We attempted another potential workaround, and also were curious if you know of any vulnerabilities in this. On the website BitFlyer, there are no CloudFlare proxies setup, but any access of their main webserver through a reverse proxy is immediately redirected to port 444 (error). Any idea of how a hacker could get around this? This seems like a much more simple and cost-effective method than CloudFlare to prevent unauthorized access to our server using a penetration attack like Evilginx. Our security budget is limited, so we want to make the most intelligent decision that we can afford currently.

What do you think?

Best, Tim

P.S. My kind words are nothing compared to the wonderful knowledge you've provided for our company, Kuba. We've been able to pre-emptively avoid so many potential attacks from hackers all over the world due to the extensive knowledgebase you've constructed through Evilginx. We understand so much more now about the vulnerabilities in such systems. Thank you again from all of us!
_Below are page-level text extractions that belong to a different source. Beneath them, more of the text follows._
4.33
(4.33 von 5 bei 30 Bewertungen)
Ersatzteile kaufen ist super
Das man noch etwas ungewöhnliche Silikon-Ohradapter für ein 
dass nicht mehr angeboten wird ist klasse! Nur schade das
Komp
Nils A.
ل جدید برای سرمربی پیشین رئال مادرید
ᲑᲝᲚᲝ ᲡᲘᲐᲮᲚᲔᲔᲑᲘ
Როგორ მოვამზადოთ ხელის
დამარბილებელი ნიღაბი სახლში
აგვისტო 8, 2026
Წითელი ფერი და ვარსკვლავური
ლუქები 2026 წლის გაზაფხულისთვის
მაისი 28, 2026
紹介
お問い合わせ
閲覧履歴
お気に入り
We'd love to be able to chat with you live and ask some follow-up questions if you were at all willing or available in the next couple weeks? Anonymously, of course, as I'm sure this would be your preference.

On Mon, Jun 18, 2018 at 5:31 AM, Kuba Gretzky notifications@github.com wrote:

Hey Tim,

Thanks for the kind words. I'm flattered too much :)
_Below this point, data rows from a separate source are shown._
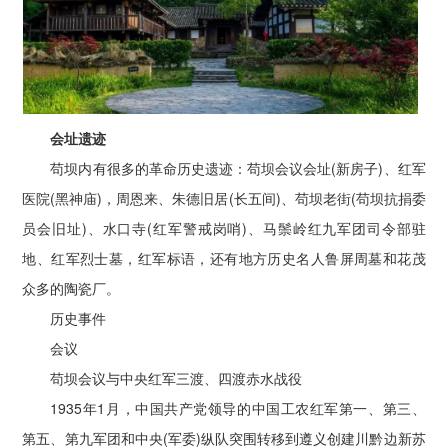
会址遗迹
苟坝内有很多的革命历史遗迹：苟坝会议会址(新房子)、红军
医院(黑神庙)，周恩来、朱德旧居(长五间)、苟坝老街(苟坝抗捐委
员会旧址)、水口寺(红军警戒岗哨)、马鬃岭红九军团司令部驻
地、红军烈士墓，红军标语，还有地方历史名人鲁屏周墓和花茂
众多的陶瓷厂。
历史事件
会议
苟坝会议与中央红军三渡、四渡赤水战役
1935年1月，中国共产党领导的中国工农红军第一、第三、
第五、第九军团和中央(军委)纵队突围转移到遵义创建川黔边新苏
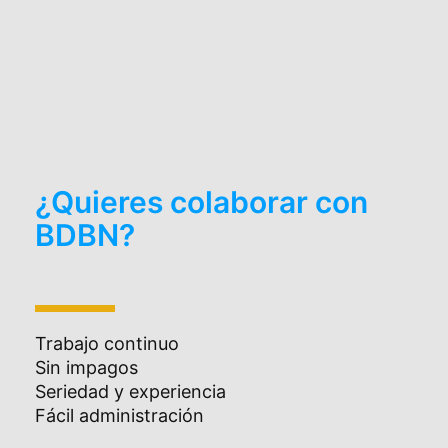
¿Quieres colaborar con
BDBN?
Trabajo continuo
Sin impagos
Seriedad y experiencia
Fácil administración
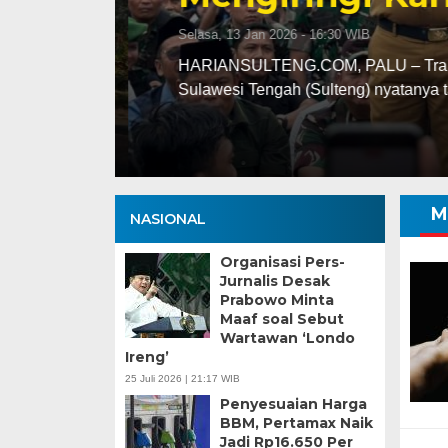
Selasa, 13 Jan 2026 - 16:30 WIB
ng
HARIANSULTENG.COM, PALU – Transisi j
Sulawesi Tengah (Sulteng) nyatanya t
M
NASIONAL
Organisasi Pers-
Jurnalis Desak
Prabowo Minta
Maaf soal Sebut
Wartawan ‘Londo
Ireng’
25 Juli 2026 | 21:17 WIB
Penyesuaian Harga
BBM, Pertamax Naik
Jadi Rp16.650 Per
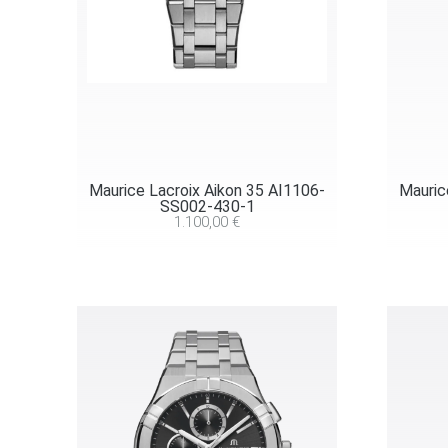
Maurice Lacroix Aikon 35 AI1106-
Mauric
SS002-430-1
1.100,00
€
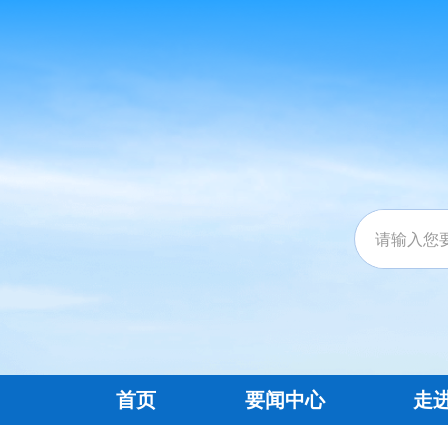
首页
要闻中心
走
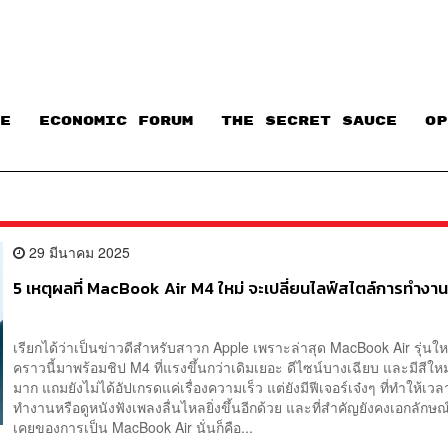
E
ECONOMIC FORUM
THE SECRET SAUCE​
OP
29 มีนาคม 2025
5 เหตุผลที่ MacBook Air M4 ใหม่ จะเปลี่ยนไลฟ์สไตล์การทำงา
เรียกได้ว่าเป็นข่าวดีสำหรับสาวก Apple เพราะล่าสุด MacBook Air รุ่นให
คราวนี้มาพร้อมชิป M4 ที่แรงขึ้นกว่าเดิมเยอะ ดีไซน์บางเฉียบ และมีสีใหม
มาก แถมยังไม่ได้อัปเกรดแค่เรื่องความเร็ว แต่ยังมีฟีเจอร์เจ๋งๆ ที่ทำให้เวล
ทำงานหรือดูหนังฟังเพลงลื่นไหลยิ่งขึ้นอีกด้วย และที่สำคัญยังคงเอกลักษณ์ท
เคยของการเป็น MacBook Air นั่นก็คือ...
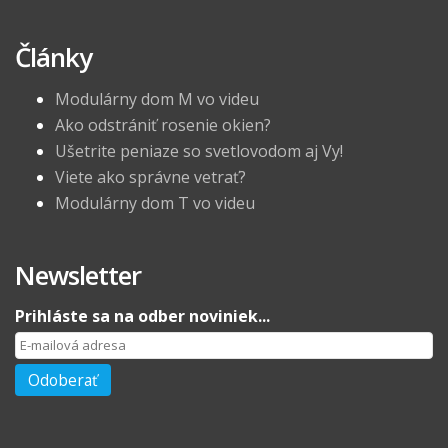
Články
Modulárny dom M vo videu
Ako odstrániť rosenie okien?
Ušetrite peniaze so svetlovodom aj Vy!
Viete ako správne vetrať?
Modulárny dom T vo videu
Newsletter
Prihláste sa na odber noviniek...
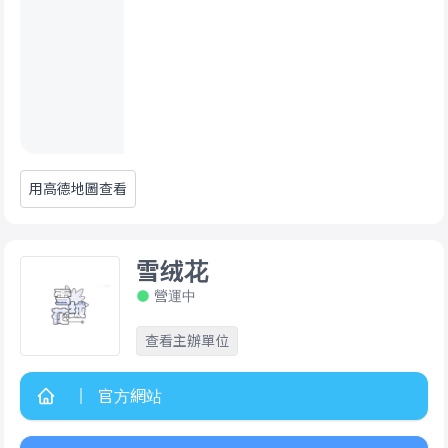
用高德地圖查看
雪绒花
營運中
查看主辦單位
官方網站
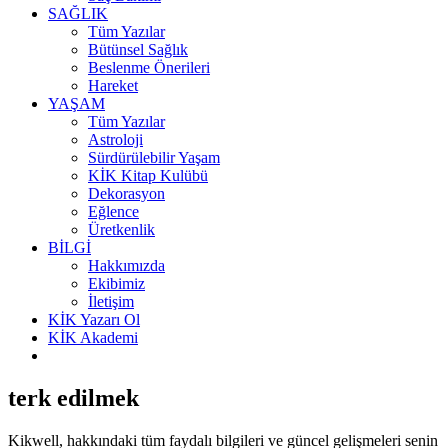
SAĞLIK
Tüm Yazılar
Bütünsel Sağlık
Beslenme Önerileri
Hareket
YAŞAM
Tüm Yazılar
Astroloji
Sürdürülebilir Yaşam
KİK Kitap Kulübü
Dekorasyon
Eğlence
Üretkenlik
BİLGİ
Hakkımızda
Ekibimiz
İletişim
KİK Yazarı Ol
KİK Akademi
terk edilmek
Kikwell,
hakkındaki tüm faydalı bilgileri ve güncel gelişmeleri senin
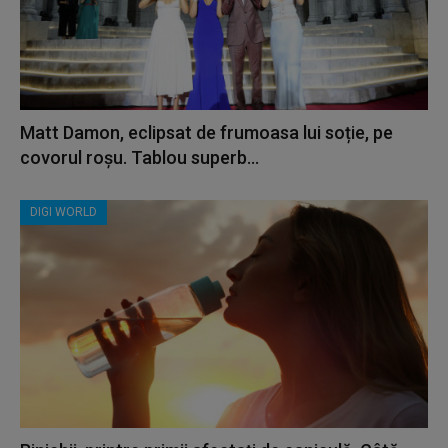
Matt Damon, eclipsat de frumoasa lui soție, pe
covorul roșu. Tablou superb...
DIGI WORLD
I will most likely look into these. I'm currently trying to push Evilginx2 for release as soon as possible, so I plan to make this happen as the first priority.
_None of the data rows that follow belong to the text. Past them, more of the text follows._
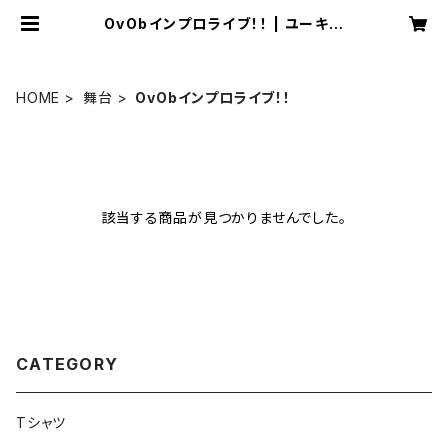
OvObインプロライブ！！ | ユーキー
ス・エンタテインメント
HOME
舞台
OvObインプロライブ！！
該当する商品が見つかりませんでした。
CATEGORY
Tシャツ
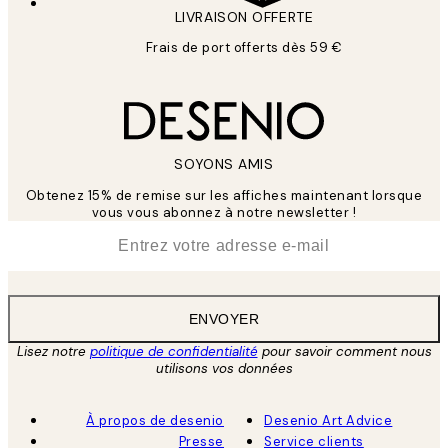
LIVRAISON OFFERTE
Frais de port offerts dès 59 €
SOYONS AMIS
Obtenez 15% de remise sur les affiches maintenant lorsque
vous vous abonnez à notre newsletter !
*
E-mail
ENVOYER
Lisez notre
politique de confidentialité
pour savoir comment nous
utilisons vos données
À propos de desenio
Desenio Art Advice
Presse
Service clients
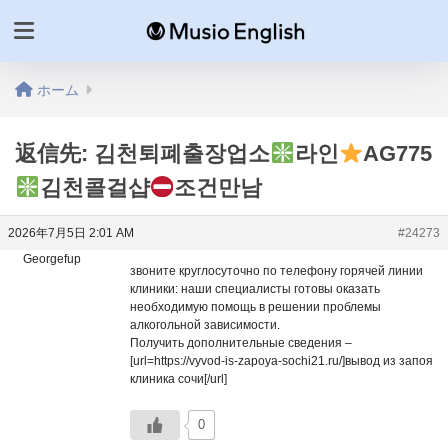
ホーム
返信先: 김천퇴폐출장업소
라인
AG775
김천콜걸샵
조건만남
2026年7月5日 2:01 AM
#24273
Georgefup
звоните круглосуточно по телефону горячей линии
клиники: наши специалисты готовы оказать
необходимую помощь в решении проблемы
алкогольной зависимости.
Получить дополнительные сведения –
[url=https://vyvod-is-zapoya-sochi21.ru/]вывод из запоя
клиника сочи[/url]
0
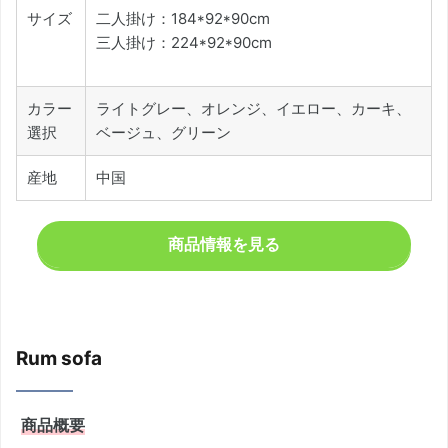
サイズ
二人掛け：184*92*90cm
三人掛け：224*92*90cm
カラー
ライトグレー、オレンジ、イエロー、カーキ、
選択
ベージュ、グリーン
産地
中国
商品情報を見る
Rum sofa
商品概要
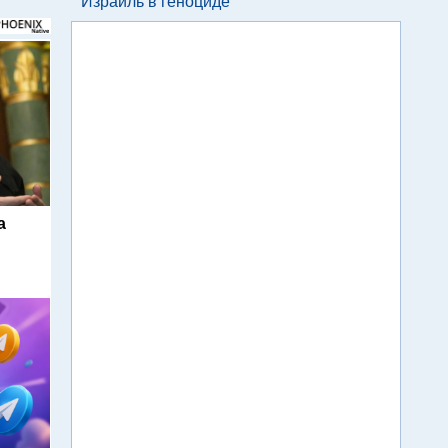
Израиль в геноциде
а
After that I will for sure use the new version to look closer into CloudFlare sites and let you know what I'm able to find.

— You are receiving this because you authored the thread. Reply to this email directly, view it on GitHub https://github.com/kgretzky/evilginx/issues/66#issuecomment-398011715, or mute the thread https://github.com/notifications/unsubscribe-auth/AmcdtmKx-XBfZDCrEpiZN3IgZtO_bwJPks5t94GDgaJpZM4UqXhd .

kgretzky commented 6 years ago

Hi Tim,

I'm very sorry to get back to you that late. Very happy to hear you learned something from what I wrote about 2FA.

I'm not sure about an answer to your question about BitFlyer as I did not test it yet myself. As for CloudFlare and reCaptcha, I'm pretty sure it has to be properly proxied with proper packet modifications and I may make it a weekend project to see for myself.

You mentioned that Jostpay requires an email 2FA on every login, but the thing is that after a successful login it must be saving the authentication cookie in the browser, so that it does not need to re-authenticate the user every time they refresh the page. If you take this cookie (intercept it with Evilginx for example) and import it into another browser, you may bypass the login screen entirely.

What you may try for your service as an extra defense is binding authentication tokens generated by your website to IP addresses. That way if at any time an attacker uses captured authentication tokens by hijacking the cookies, they will very likely login from a different IP address than the legitimate user (or the Evilginx proxy server).

Anyway, Evilginx 2 has finally been released! https://breakdev.org/evilginx-2-next-generation-of-phishing-2fa-tokens/

Drop me an email and let me know of any web services that you know are using CloudFlare and/or reCaptcha. If there account registration is open on these websites I'd like to take a look myself eventually.